Еще недавно в нем бурлила энергия, молодая и неукротимая. В глазах его горели огоньки. А сейчас он пристально смотрит на голый бук, затерявшийся среди елей, и лицо его напоминает оцепеневшую маску.
«Бук, толстый, старый бук. Разве это не смешно, что тот его переживет? Человек погибнет, а бук останется. Яношик[4] тоже погиб, — рассуждает Владо и пожимает плечом, — и все же о нем поется в песнях. Может быть, и он погибнет не зря. Говорят, что умереть не больно: потеряешь сознание — и все. «Смерти я не боюсь, — звучит у него в ушах. — Смерть — это трудный отрезок жизни». Кто это сказал, у кого это написано?»
Деревья останутся. Старые, трухлявые, пораженные червоточиной, выдолбленные дятлами, разбитые молнией, обглоданные, закоптелые, они будут жить еще долгие годы и погибнут гордо, стоя. Деревья, заброшенные старые сады, поросшие лишайником заборы, покинутые мельницы, высохшие русла речек — все это проходит сейчас перед мысленным взором Владо. Когда он представляет их, кажется ему, что время остановилось. Не похож ли он на дикий мак или на бабочку-однодневку. Те тоже долго готовятся к жизни, долго накапливают силы, и вдруг приходит их конец. Мак вянет, у однодневки отвисают крылышки, но скала, на которой они мужали, остается.
«И дома́ переживут человека, — думает он с горькой усмешкой. — В них одни поколения сменяются другими, люди дотрагиваются до их стен ладонями, опираются на них спинами, обнимаются за дверями, кашляют у железных печек, баюкают детей. Человек умирает, и через столетие уже никто не знает, какие руки дотрагивались до этих стен. Да и кого это интересует…»
Родители Владо унаследовали дом от бабушки. Как она любила причесывать ему волосы, которые постоянно падали на лоб. А еще бабушка без устали читала ему сказки. Он хорошо помнит ее голос, хотя она уже несколько лет лежит в сырой земле. Теперь от нее остался только прах…
Владо хмурит лоб и отгоняет от себя грустные мысли…
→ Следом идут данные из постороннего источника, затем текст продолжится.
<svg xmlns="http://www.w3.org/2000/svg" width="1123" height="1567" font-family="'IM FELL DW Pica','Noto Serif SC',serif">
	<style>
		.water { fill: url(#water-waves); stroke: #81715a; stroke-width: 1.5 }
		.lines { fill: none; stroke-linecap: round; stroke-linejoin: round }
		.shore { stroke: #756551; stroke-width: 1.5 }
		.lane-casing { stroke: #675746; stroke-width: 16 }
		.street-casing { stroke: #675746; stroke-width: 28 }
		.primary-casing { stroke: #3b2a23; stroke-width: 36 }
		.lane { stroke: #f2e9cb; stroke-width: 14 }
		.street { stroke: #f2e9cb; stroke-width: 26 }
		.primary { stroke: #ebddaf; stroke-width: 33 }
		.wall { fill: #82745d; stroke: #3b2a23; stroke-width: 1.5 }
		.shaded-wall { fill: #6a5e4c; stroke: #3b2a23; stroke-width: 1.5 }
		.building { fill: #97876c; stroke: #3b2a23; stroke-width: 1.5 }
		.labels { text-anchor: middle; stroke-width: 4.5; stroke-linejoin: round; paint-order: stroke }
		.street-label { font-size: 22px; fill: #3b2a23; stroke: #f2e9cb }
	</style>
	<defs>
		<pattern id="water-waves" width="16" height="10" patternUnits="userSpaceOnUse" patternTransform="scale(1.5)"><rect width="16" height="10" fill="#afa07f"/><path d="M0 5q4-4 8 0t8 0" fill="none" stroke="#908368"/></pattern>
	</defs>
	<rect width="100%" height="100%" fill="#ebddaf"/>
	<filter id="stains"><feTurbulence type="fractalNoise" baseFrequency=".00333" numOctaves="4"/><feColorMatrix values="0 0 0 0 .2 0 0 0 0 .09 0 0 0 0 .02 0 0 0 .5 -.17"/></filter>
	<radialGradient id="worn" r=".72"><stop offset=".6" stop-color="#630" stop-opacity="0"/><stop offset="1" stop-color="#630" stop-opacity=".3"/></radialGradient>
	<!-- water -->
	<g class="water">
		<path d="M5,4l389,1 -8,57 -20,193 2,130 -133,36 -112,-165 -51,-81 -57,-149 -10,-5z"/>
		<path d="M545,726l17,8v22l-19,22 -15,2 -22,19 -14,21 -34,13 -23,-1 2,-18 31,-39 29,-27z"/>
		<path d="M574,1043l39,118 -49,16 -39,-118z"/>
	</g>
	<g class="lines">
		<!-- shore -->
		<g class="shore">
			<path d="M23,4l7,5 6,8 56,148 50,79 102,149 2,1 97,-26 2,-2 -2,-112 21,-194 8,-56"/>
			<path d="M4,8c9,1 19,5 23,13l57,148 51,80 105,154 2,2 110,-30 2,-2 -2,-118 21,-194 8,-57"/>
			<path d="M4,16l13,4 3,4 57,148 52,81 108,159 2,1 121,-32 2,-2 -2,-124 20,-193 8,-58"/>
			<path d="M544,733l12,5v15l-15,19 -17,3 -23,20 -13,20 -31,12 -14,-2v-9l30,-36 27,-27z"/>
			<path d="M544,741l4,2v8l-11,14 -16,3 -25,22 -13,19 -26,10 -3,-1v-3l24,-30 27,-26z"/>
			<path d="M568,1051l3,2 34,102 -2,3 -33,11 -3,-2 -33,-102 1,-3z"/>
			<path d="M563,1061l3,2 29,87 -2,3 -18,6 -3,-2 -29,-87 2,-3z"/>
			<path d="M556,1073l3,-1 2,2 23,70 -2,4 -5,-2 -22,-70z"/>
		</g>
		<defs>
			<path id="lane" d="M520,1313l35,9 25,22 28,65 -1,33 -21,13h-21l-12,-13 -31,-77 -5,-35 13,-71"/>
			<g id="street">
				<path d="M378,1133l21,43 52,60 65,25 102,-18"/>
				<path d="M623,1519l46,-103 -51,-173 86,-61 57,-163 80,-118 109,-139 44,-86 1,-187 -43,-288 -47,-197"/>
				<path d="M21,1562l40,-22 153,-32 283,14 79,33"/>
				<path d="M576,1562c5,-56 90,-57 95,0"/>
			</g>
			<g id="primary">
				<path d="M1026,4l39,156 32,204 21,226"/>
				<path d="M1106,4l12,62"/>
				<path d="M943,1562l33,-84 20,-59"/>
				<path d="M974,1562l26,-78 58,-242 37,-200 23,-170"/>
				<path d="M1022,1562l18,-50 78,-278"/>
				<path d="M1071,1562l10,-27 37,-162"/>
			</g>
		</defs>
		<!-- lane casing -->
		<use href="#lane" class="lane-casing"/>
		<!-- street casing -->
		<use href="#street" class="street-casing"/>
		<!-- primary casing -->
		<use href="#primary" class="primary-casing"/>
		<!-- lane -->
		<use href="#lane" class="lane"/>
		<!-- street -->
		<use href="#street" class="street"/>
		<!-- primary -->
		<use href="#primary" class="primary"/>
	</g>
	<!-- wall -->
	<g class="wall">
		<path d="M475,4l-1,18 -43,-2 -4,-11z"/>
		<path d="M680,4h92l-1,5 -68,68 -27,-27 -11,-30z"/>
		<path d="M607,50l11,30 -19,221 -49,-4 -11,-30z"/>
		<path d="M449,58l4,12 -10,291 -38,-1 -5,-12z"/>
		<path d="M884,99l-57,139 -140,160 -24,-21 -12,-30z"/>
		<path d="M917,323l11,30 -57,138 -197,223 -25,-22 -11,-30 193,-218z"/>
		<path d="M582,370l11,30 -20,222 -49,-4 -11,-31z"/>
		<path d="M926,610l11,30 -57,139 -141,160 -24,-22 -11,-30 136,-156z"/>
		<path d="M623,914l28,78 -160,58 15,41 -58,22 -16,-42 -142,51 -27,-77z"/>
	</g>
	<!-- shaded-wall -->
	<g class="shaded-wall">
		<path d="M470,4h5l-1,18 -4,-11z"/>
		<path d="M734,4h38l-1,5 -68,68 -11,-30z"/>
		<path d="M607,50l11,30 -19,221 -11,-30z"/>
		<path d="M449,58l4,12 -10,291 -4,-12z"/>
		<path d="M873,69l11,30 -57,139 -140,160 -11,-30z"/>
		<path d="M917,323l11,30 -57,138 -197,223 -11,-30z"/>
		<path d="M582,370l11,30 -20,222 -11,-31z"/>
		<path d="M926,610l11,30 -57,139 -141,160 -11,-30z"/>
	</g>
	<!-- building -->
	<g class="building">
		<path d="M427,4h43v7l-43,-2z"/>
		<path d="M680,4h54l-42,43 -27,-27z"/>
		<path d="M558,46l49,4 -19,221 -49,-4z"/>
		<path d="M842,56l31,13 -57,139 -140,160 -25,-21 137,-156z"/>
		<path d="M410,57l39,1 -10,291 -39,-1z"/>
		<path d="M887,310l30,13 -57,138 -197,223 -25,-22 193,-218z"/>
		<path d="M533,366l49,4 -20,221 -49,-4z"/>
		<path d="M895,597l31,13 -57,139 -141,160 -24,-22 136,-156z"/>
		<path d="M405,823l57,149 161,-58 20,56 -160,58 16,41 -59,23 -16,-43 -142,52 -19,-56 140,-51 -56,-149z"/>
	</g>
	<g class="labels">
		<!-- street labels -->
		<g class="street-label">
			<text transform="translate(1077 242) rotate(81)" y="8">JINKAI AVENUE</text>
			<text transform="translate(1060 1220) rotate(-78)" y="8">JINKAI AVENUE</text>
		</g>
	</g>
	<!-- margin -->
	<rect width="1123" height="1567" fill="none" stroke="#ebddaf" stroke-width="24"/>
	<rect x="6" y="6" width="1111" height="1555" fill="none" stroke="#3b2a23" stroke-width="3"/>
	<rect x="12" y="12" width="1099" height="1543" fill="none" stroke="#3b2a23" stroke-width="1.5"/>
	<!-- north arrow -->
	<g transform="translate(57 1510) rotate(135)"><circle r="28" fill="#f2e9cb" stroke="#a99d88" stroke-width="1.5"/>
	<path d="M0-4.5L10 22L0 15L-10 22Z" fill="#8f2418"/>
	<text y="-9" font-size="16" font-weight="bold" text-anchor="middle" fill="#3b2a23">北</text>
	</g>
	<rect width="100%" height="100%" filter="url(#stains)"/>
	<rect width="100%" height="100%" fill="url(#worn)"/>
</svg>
— Ты действительно так думаешь, что после смерти вообще ничего больше не будет? — спросила его как-то Ела.
— Будет, почему не будет, — отвечал он ей. — После нас останется много: воспоминания, дети, посаженные деревья.
Сквозь золотую листву к ним пробивались лучи солнца.
У Елы лицо нежное, немного бледное. Оно похоже на рассвет. Он видит ее улыбку, вызывающую радость и печаль, как далекую утреннюю зарю, улыбку ласковую, предвещающую высокое напряжение чувств двух людей, причудливую с головокружением игру крепких уз дружбы.
Улыбка… В ней заключено почти все, почти вся молодость: подруга и любимая, мать и жена, открытая ладонь и затаенная искра поцелуя, далекая звезда и осенний сад, ритм волн и скрип снега в лесу…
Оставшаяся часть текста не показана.